### [TEXT SEGMENT]
==========

Oral Cancer Screening
More than 34,000 Americans will be diagnosed with oral or pharyngeal cancer this year. Of those 34,000 newly diagnosed individuals, only half will be alive in 5 years.
At Enso Dentistry, we do a head and neck exam on all our patients every six months. We do basic screening for oral cancer for all patients. Advanced screening may be done if you have increased risk factors.
Diagnosis and Prevention
There is no substitute for education and awareness on the part of the patient and the clinician. Dr Keerti has done a residency in Oral Medicine and Diagnosis ( the field that deals with clinical presentation, diagnosis and treatment of oral and facial pathologies and conditions ) from university of WA. She continues to be a faculty member in the department of Oral Medicine and keeps up with the latest . She is also a reviewer for the Journal of contemporary dentistry in the field of Oral Medicine and pathology. She believes in a complete Oral and head and neck exam at each recall /check up visit. She encourages her patients to familiarize themselves with the causes and signs and symptoms of Oral cancer.

==========

Transcribed page contents
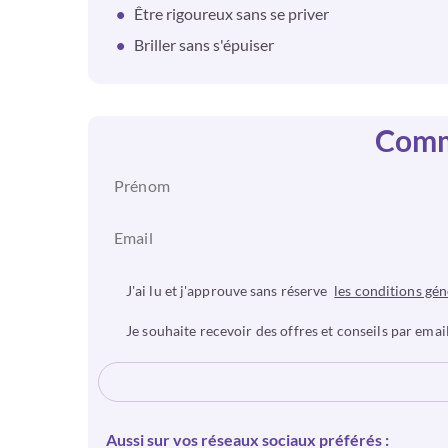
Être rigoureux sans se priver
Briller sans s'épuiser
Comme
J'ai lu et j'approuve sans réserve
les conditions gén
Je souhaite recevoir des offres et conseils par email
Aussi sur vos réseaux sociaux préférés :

==========

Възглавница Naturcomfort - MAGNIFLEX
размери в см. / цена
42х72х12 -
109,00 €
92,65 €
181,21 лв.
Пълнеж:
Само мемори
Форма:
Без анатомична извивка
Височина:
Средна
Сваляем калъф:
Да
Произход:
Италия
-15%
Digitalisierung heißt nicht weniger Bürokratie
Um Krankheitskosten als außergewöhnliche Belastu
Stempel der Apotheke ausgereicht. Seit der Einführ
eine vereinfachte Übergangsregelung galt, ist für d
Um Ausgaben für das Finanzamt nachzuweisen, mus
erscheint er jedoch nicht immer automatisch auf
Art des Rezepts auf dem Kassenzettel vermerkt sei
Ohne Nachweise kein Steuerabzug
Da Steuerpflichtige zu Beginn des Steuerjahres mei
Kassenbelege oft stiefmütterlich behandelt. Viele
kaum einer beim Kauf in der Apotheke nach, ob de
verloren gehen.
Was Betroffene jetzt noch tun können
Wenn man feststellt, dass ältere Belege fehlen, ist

==========

### [EXERCISE DETAILS]
Sum up the oral cancer screening text in two sentences. The records were taken from a different source than the text.

### [PROBLEM SOLUTION]
More than 34,000 Americans will be diagnosed with oral or pharyngeal cancer this year, and only half of them will be alive in 5 years. Enso Dentistry gives every patient a head and neck exam and basic oral cancer screening every six months, with advanced screening for those at higher risk, and Dr Keerti, who did a residency in Oral Medicine and Diagnosis, encourages patients to learn the causes, signs and symptoms of oral cancer.